Mary Karr has been a critically and commercially successful author of memoirs. These have included descriptions of her own traumatic experience. Because this column focuses on fiction, we have not previously considered her work here, but believe that our readers would be interested in Karr’s thoughts and informal research on the relationship between memoir and fiction and on what makes the presentation of events believable.

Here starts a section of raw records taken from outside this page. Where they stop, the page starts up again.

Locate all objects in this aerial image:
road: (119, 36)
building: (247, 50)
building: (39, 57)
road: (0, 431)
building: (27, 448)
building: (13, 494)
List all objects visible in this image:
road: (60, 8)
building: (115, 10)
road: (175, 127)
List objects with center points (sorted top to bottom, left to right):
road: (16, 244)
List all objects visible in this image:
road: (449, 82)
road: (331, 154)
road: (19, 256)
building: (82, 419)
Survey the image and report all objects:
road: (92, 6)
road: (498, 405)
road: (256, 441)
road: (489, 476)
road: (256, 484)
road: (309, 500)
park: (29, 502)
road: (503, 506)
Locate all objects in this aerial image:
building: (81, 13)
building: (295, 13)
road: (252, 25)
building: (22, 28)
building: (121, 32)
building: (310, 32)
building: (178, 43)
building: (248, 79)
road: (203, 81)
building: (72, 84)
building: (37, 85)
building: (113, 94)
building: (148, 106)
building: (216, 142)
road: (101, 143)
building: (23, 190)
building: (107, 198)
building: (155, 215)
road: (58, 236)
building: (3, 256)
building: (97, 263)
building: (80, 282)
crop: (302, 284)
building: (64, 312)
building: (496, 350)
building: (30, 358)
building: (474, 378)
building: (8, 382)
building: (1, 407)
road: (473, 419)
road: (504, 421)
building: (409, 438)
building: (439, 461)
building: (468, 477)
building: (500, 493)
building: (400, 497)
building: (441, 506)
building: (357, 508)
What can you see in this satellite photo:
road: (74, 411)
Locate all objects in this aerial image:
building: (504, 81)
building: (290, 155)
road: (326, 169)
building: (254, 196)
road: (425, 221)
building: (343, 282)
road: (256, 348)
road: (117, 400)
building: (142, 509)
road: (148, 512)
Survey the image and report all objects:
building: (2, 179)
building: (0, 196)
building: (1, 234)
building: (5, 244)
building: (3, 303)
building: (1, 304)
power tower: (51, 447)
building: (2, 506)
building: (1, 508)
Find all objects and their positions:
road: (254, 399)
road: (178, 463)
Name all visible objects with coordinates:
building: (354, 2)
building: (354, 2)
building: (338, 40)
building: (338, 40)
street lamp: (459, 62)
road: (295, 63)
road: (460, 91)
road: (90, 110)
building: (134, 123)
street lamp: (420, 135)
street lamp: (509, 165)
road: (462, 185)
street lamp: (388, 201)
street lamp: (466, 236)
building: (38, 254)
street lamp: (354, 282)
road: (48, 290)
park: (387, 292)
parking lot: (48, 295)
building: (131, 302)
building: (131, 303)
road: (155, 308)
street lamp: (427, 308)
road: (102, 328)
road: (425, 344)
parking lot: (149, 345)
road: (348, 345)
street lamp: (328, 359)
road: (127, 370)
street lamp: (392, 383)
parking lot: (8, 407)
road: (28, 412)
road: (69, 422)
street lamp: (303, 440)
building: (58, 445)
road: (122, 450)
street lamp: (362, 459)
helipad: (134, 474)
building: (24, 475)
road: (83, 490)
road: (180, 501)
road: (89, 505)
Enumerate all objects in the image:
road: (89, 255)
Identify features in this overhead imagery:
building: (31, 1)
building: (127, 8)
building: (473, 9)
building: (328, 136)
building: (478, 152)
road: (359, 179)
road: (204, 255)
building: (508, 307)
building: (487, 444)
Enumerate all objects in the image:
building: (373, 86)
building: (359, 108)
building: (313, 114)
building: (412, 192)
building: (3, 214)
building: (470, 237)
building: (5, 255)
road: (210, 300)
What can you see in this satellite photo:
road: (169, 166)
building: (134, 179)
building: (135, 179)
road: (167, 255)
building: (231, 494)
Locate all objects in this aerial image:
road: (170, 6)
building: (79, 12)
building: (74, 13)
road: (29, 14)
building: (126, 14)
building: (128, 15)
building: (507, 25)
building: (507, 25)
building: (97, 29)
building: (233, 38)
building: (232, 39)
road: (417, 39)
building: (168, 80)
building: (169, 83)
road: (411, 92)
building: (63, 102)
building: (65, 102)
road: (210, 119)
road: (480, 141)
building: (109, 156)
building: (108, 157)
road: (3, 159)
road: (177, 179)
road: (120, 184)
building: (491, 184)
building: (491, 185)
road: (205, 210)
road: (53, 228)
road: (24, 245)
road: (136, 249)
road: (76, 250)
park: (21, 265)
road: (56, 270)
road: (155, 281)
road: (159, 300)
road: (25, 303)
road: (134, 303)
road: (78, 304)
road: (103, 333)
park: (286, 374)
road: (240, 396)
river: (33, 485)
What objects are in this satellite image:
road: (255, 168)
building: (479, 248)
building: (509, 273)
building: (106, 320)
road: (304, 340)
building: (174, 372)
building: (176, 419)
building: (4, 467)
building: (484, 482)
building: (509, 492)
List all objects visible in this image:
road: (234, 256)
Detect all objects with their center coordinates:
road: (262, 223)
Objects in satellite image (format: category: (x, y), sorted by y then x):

These passages are from Karr’s book, The Art of Memoir, based on her graduate course in memoir writing at Syracuse University:
“Maybe deceit in memoir irks me so badly because some years back I endorsed one of the biggest literary frauds in recent memory. Fake holocaust survivor Benjamin Wilkomirski’s childhood recollection of Auschwitz, Fragments, carries praise and my name on the British edition circa 1996. But Bruno Dosseker (Wilkomirski’s birth certificate name) not only spent the war comfortably in Switzerland, he wasn’t even Jewish. (p. 81) …“I was in good company. Wilkomirski would go on to win the Prix de Memoire de la Shoah in Paris and a National Jewish Book Award in NYC, where he beat out Elie Wiesel and Alfred Kazan. (p. 82)” |
Later Karr’s informal use of a social science methods in addressing literature made inclusion of this work irresistible:
“In one of my most depressing exercises in public naivete, I’ve handed out to classes two unidentified chapters from two Holocaust memoirs – one Primo Levi’s agonizingly true Survival at Auschwitz, one Wilcomirski’s. The proven fabricator gets the vast majority of votes for veracity every time.
Here are some of the reasons my very smart (some Ivy-educated) grad students give for taking all this in as true.” (p. 82 - 83) Among these are: (p. 83 - 84) “The writing has immediacy; its first person present tense makes it seem as if he’s reliving it, more than Levi’s more formally written piece of work” “Lack of exposition or rhetoric shows lack of thoughtfulness and, therefore, a lack of artificiality or deceit” “Levi sounds too upper-crust or smart, which makes students see him as posed; they find the informality of Wilkomirski’s writing winning.” |
Karr, Mary (2015) The Art of Memoir. New York: HarperCollins.